Start of Input for this task

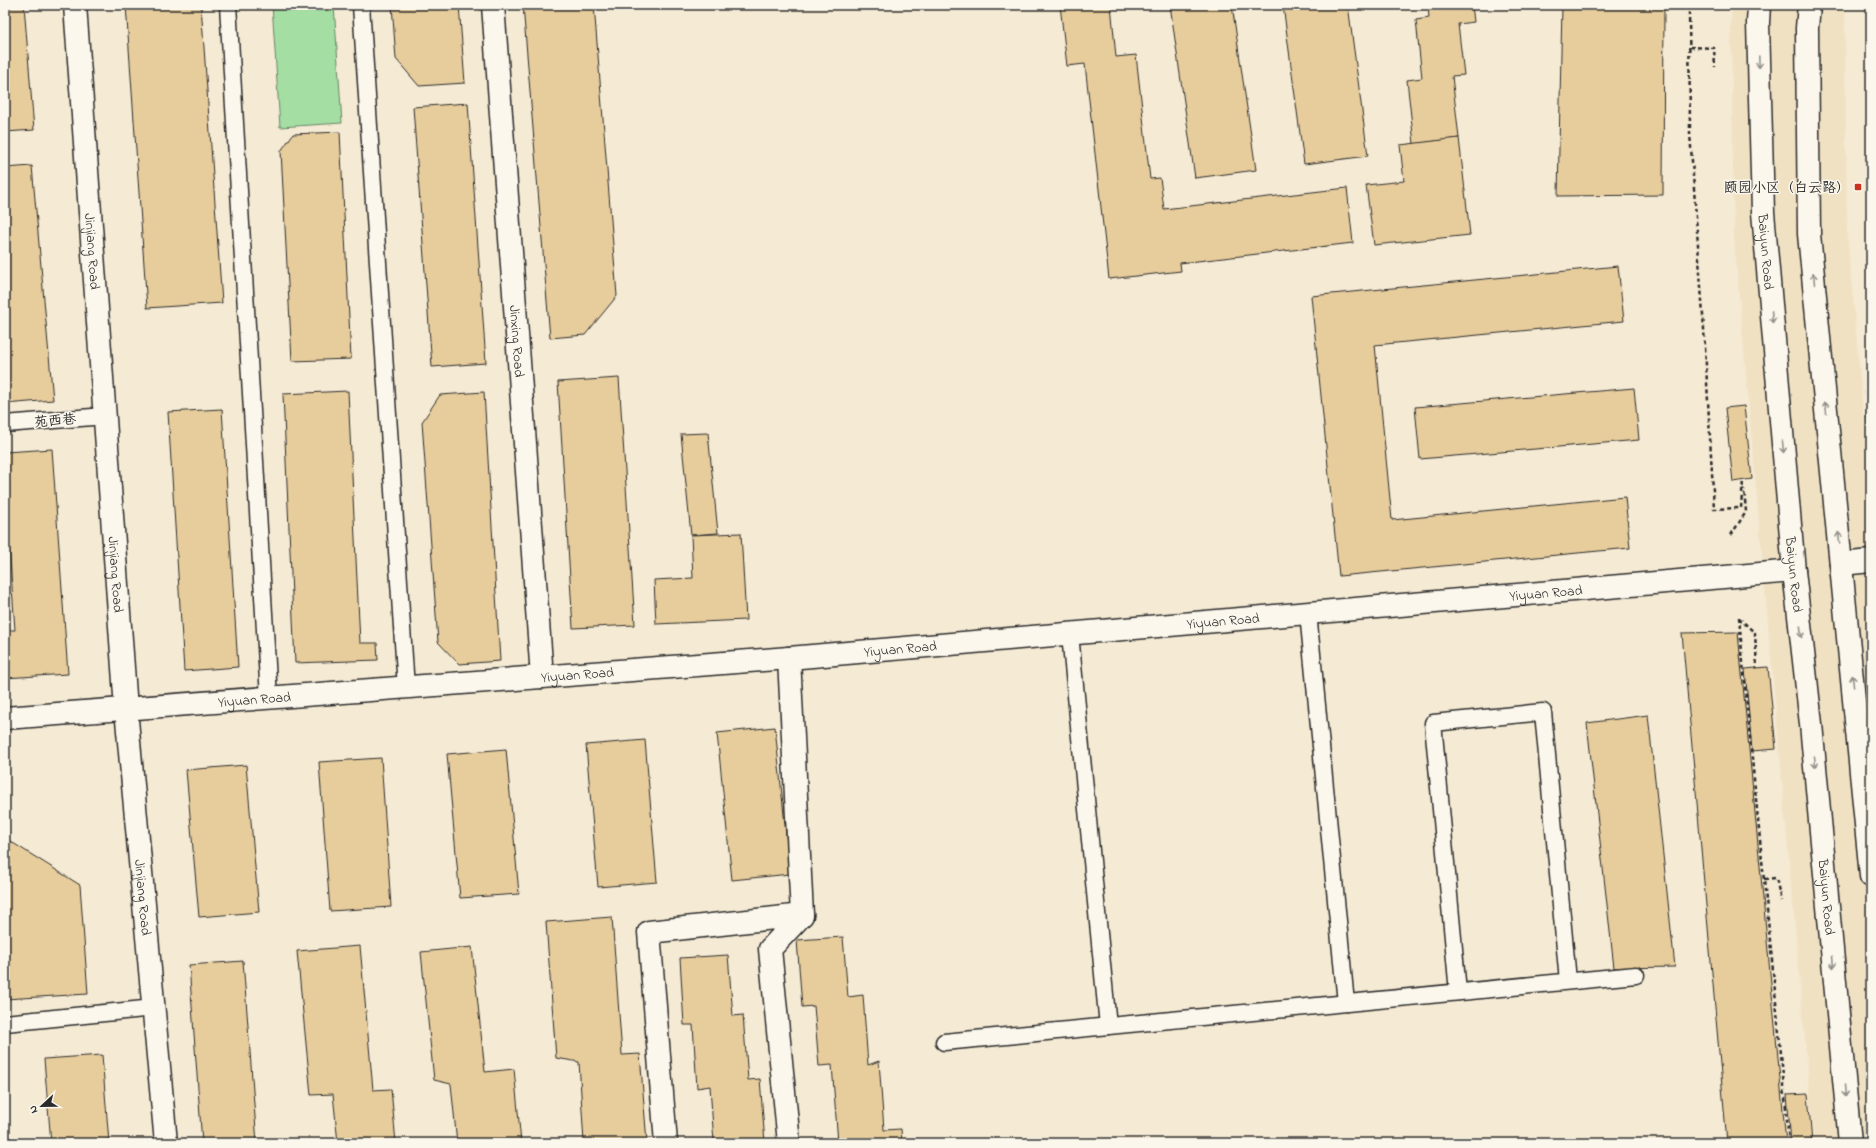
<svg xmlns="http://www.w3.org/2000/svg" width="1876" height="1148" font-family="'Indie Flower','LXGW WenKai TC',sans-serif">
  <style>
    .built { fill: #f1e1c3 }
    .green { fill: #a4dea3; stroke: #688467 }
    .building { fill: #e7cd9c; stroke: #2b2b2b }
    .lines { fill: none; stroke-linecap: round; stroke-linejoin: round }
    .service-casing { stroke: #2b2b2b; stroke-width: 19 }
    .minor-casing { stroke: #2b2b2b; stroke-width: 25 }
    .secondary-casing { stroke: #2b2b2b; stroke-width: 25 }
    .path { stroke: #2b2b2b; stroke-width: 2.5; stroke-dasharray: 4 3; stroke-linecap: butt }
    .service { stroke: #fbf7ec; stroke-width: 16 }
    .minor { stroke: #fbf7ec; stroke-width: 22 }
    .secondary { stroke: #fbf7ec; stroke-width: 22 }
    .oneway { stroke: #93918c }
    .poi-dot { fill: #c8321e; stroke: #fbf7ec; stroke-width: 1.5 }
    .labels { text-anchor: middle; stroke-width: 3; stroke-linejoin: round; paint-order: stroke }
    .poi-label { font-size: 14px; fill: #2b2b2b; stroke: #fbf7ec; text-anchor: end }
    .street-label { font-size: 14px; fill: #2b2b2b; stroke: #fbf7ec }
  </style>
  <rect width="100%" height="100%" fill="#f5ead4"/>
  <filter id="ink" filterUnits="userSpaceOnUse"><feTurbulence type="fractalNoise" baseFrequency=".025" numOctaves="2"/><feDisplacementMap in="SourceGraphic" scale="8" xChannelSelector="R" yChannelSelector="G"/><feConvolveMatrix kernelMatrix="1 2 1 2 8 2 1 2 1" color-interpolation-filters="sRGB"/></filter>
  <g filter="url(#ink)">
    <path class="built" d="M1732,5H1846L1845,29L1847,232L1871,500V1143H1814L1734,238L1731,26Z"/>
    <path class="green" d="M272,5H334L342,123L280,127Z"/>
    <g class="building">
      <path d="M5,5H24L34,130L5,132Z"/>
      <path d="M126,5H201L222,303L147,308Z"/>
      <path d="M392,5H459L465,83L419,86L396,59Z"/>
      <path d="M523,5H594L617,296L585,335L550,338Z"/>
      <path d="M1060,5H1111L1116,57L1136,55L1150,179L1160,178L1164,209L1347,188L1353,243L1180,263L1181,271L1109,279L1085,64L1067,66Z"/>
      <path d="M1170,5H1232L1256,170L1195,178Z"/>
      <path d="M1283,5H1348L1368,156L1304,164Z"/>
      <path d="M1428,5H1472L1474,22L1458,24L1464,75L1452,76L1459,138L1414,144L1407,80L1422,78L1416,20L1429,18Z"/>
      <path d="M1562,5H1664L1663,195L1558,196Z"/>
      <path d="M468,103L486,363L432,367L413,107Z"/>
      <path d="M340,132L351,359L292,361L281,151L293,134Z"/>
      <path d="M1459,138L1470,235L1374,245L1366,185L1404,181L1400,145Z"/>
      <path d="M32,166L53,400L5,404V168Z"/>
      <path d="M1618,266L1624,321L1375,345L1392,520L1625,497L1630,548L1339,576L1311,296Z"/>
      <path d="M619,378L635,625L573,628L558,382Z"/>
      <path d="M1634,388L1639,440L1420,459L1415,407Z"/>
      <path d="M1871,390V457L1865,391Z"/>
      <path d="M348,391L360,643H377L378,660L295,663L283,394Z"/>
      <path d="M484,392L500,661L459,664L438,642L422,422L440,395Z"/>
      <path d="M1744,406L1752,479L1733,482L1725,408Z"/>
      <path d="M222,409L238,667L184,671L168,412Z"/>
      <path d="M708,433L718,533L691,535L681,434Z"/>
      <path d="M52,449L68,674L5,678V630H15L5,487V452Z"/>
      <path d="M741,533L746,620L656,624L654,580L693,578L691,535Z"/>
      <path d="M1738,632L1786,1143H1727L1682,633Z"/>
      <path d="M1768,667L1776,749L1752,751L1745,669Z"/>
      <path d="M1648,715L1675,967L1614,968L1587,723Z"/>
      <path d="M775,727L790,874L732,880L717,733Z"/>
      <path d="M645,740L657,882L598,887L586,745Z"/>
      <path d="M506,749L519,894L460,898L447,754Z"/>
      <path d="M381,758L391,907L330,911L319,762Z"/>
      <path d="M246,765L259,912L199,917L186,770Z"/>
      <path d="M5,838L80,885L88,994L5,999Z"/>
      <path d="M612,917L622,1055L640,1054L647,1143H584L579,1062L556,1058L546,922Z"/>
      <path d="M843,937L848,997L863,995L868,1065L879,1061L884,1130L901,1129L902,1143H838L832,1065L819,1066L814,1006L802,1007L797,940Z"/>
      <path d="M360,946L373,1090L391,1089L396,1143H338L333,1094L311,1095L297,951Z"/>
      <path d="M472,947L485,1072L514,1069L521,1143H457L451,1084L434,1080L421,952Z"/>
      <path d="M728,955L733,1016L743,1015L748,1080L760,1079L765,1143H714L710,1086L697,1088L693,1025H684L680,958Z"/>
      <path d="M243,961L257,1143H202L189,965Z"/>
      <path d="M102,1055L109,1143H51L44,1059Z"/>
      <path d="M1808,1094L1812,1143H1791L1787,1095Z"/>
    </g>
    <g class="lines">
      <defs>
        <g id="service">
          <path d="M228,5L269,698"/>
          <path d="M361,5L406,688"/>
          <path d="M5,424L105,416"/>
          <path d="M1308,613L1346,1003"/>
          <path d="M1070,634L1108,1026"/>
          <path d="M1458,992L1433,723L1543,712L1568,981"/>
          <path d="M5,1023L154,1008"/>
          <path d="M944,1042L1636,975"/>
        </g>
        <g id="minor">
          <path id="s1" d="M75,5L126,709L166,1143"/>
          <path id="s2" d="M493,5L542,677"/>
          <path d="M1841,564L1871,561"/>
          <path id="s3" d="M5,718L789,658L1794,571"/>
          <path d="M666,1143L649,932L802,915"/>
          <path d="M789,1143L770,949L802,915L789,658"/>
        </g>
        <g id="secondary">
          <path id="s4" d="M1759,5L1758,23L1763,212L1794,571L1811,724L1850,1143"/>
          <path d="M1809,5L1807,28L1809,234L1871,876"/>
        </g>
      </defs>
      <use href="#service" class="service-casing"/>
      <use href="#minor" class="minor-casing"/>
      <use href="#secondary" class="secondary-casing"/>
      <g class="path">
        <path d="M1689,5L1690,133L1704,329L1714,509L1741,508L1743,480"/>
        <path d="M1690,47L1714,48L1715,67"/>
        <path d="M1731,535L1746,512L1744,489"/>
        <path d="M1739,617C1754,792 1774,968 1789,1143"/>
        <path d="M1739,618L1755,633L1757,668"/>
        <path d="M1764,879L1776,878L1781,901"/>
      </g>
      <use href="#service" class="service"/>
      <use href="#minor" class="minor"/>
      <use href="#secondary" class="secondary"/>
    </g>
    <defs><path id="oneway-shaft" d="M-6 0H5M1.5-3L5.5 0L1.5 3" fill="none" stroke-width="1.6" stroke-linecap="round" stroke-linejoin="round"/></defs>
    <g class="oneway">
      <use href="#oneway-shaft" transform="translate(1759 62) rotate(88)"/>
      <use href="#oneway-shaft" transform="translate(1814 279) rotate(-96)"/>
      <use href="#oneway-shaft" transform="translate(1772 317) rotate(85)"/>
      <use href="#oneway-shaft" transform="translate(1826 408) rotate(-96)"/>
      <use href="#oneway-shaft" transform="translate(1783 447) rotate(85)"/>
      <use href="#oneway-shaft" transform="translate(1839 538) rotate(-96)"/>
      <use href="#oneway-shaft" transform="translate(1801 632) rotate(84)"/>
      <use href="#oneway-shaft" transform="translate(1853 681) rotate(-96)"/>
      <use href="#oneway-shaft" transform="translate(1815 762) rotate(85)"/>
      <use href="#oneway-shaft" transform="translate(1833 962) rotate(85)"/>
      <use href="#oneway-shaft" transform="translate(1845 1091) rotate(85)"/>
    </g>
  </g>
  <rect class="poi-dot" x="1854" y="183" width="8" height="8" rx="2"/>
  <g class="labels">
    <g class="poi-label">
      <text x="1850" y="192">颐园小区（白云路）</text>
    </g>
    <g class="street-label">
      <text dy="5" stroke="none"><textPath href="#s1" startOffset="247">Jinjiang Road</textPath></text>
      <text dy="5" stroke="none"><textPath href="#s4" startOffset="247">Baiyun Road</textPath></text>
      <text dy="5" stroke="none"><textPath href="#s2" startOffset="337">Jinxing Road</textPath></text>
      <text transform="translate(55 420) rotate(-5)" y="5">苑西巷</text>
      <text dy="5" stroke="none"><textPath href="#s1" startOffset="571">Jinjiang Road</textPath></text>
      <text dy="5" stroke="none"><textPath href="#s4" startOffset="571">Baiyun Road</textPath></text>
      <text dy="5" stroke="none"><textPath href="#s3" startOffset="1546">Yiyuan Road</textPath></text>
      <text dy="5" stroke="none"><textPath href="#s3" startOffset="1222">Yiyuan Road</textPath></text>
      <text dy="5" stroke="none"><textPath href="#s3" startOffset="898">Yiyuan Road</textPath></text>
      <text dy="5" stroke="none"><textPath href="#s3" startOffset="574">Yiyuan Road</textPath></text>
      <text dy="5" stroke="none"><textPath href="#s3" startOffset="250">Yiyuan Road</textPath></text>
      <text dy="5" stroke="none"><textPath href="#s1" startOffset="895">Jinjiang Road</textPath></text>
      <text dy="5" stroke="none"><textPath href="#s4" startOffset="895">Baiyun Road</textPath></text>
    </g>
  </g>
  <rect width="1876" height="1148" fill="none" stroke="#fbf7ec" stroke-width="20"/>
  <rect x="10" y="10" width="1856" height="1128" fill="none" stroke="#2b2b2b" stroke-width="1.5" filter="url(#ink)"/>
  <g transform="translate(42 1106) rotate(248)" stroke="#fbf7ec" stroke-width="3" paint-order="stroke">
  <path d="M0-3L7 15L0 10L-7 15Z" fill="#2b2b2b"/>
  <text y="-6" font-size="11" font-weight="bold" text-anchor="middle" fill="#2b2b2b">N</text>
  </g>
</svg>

End of Input for this task

All lines in the entries above that include "middle" should be found and copied.

Your response:
    .labels { text-anchor: middle; stroke-width: 3; stroke-linejoin: round; paint-order: stroke }
  <text y="-6" font-size="11" font-weight="bold" text-anchor="middle" fill="#2b2b2b">N</text>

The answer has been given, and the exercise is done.